### Dataset entries
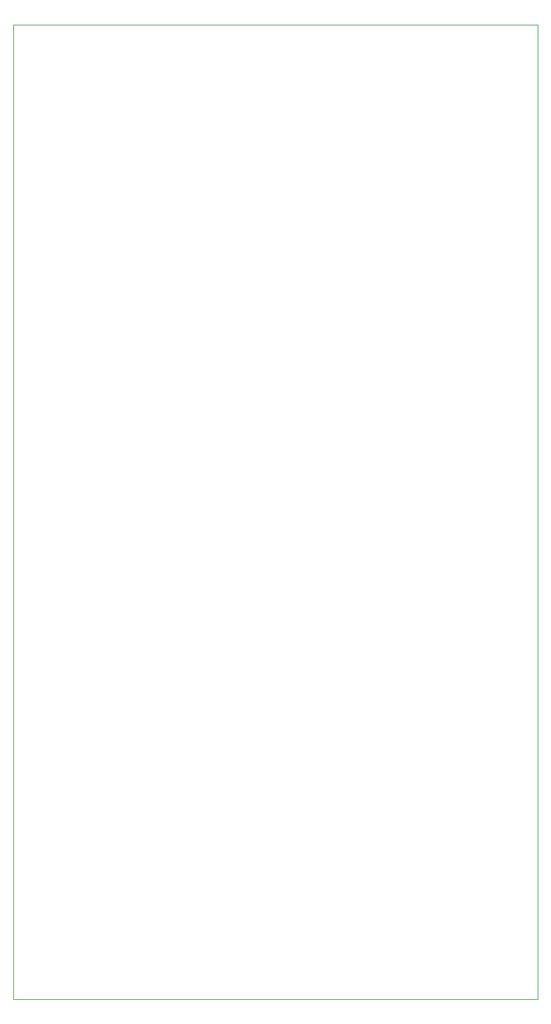
<source format=gbr>
%TF.GenerationSoftware,KiCad,Pcbnew,8.0.6*%
%TF.CreationDate,2025-03-07T17:01:16-07:00*%
%TF.ProjectId,Capstone_DataLogger,43617073-746f-46e6-955f-446174614c6f,rev?*%
%TF.SameCoordinates,Original*%
%TF.FileFunction,Profile,NP*%
%FSLAX46Y46*%
G04 Gerber Fmt 4.6, Leading zero omitted, Abs format (unit mm)*
G04 Created by KiCad (PCBNEW 8.0.6) date 2025-03-07 17:01:16*
%MOMM*%
%LPD*%
G01*
G04 APERTURE LIST*
%TA.AperFunction,Profile*%
%ADD10C,0.050000*%
%TD*%
G04 APERTURE END LIST*
D10*
X102500000Y-29000000D02*
X172500000Y-29000000D01*
X172500000Y-159000000D01*
X102500000Y-159000000D01*
X102500000Y-29000000D01*
M02*

</source>
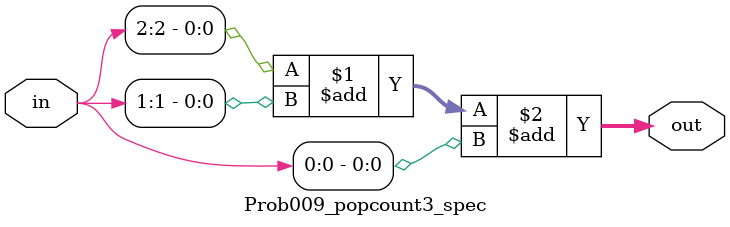
<source format=v>
module Prob009_popcount3_spec(input [2:0] in, output [1:0] out);
    assign out = in[2] + in[1] + in[0]; // sum of bits
endmodule

</source>
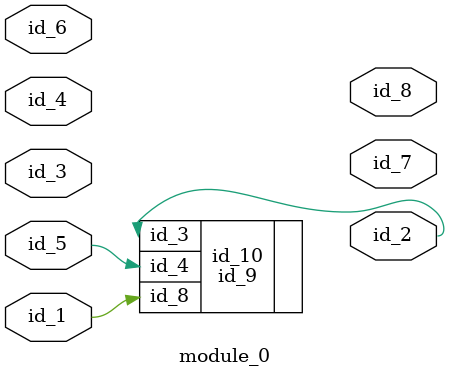
<source format=v>
module module_0 (
    id_1,
    id_2,
    id_3,
    id_4,
    id_5,
    id_6,
    id_7,
    id_8
);
  output id_8;
  output id_7;
  input id_6;
  input id_5;
  input id_4;
  input id_3;
  output id_2;
  input id_1;
  id_9 id_10 (
      .id_3(id_8),
      .id_4(id_5),
      .id_4(id_2),
      .id_4(id_5),
      .id_3(id_2),
      .id_8(id_1)
  );
endmodule

</source>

### Task brief
In the material above, find every line that has the string "LIST" and pull those lines out.

### Result of the task
G04 APERTURE LIST*
G04 APERTURE END LIST*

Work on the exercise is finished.